Fed’s Barkin: No Rush To Cut, Can’t Dismiss Inflation Risks From Tariffs
- By The Financial District
- 7 hours ago
- 2 min read
Richmond Federal Reserve President Thomas Barkin said that there’s no rush to cut interest rates, given the still-unresolved risk that new import taxes might raise inflation, and with the U.S. job market and consumer spending holding up, Howard Schneider reported for Reuters.

Barkin’s comments come at a moment of heightened uncertainty for the Fed and the U.S. economy. I Photo: Federal Reserve Bank of Richmond
“I don’t think the data gives us any rush to cut... I am very conscious that we’ve not been at our inflation target for four years,” Barkin said in a Reuters interview, noting that businesses in his district still expect price increases later in the year as new tariffs take effect—and the fact that import duties may rise even further in the coming months.
He added that the jobless rate remains low at 4.2%, and firms don’t appear on the cusp of major layoffs that would undercut the Fed’s other goal of maintaining maximum employment.
“Nothing is burning on either side such that it suggests there’s a rush to act,” Barkin said in his first public comments following this week’s Fed meeting, at which the central bank held its policy rate steady in the current range between 4.25% and 4.5%.
“I’m not in a mood to ignore a spike in inflation were it to come... We’ll have to see if it comes.

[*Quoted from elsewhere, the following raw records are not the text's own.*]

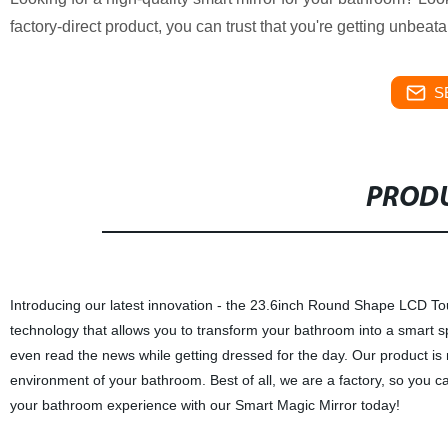
factory-direct product, you can trust that you're getting unbeat
S
PRODU
Introducing our latest innovation - the 23.6inch Round Shape LCD To
technology that allows you to transform your bathroom into a smart s
even read the news while getting dressed for the day. Our product is
environment of your bathroom. Best of all, we are a factory, so you ca
your bathroom experience with our Smart Magic Mirror today!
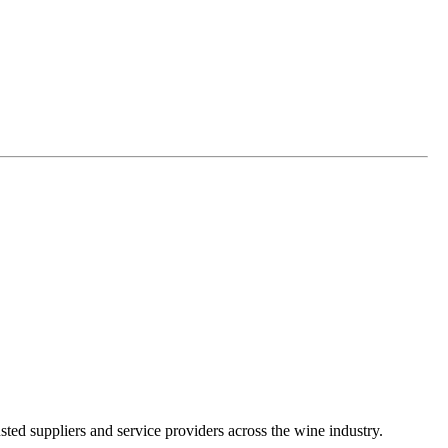
ted suppliers and service providers across the wine industry.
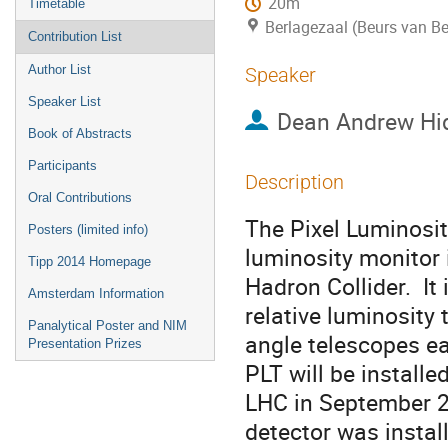
20m
Timetable
Berlagezaal (Beurs van Be
Contribution List
Author List
Speaker
Speaker List
Dean Andrew Hi
Book of Abstracts
Participants
Description
Oral Contributions
The Pixel Luminosity
Posters (limited info)
luminosity monitor 
Tipp 2014 Homepage
Hadron Collider.  I
Amsterdam Information
relative luminosity t
Panalytical Poster and NIM
angle telescopes eac
Presentation Prizes
PLT will be installed
LHC in September 20
detector was instal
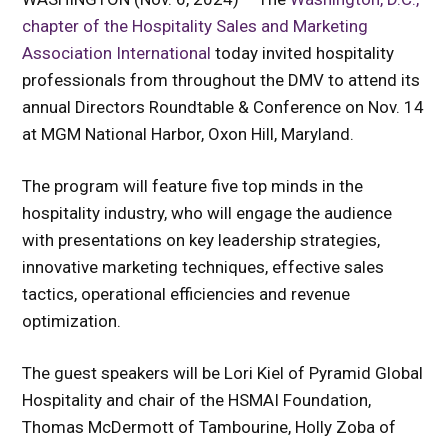
chapter of the
Hospitality Sales and Marketing
Association International
today invited hospitality
professionals from throughout the DMV to attend its
annual Directors Roundtable & Conference on Nov. 14
at
MGM National Harbor, Oxon Hill, Maryland.
The program will feature five top minds in the
hospitality industry, who will engage the audience
with presentations on key leadership strategies,
innovative marketing techniques, effective sales
tactics, operational efficiencies and revenue
optimization.
The guest speakers will be Lori Kiel of Pyramid Global
Hospitality and chair of the HSMAI Foundation,
Thomas McDermott of Tambourine, Holly Zoba of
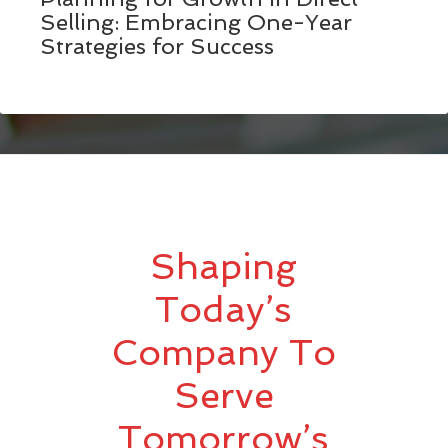
Selling: Embracing One-Year
Strategies for Success
Shaping
Today’s
Company To
Serve
Tomorrow’s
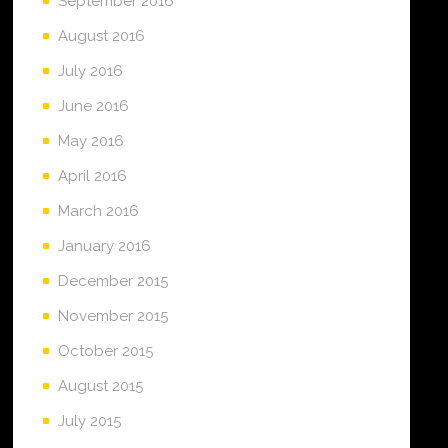
September 2016
August 2016
July 2016
June 2016
May 2016
April 2016
March 2016
January 2016
December 2015
November 2015
October 2015
August 2015
July 2015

I’m comfortable with where we are... Core inflation is still over target. Being modestly restrictive is a good way to address that,” he said.
Barkin’s comments come at a moment of heightened uncertainty for the Fed and the U.S. economy.
Tariffs are already higher on some goods and could potentially increase again as soon as next month—when the Trump administration has set a July 9 deadline for other nations to either strike trade deals with the U.S. or face possibly exorbitant taxes on their goods.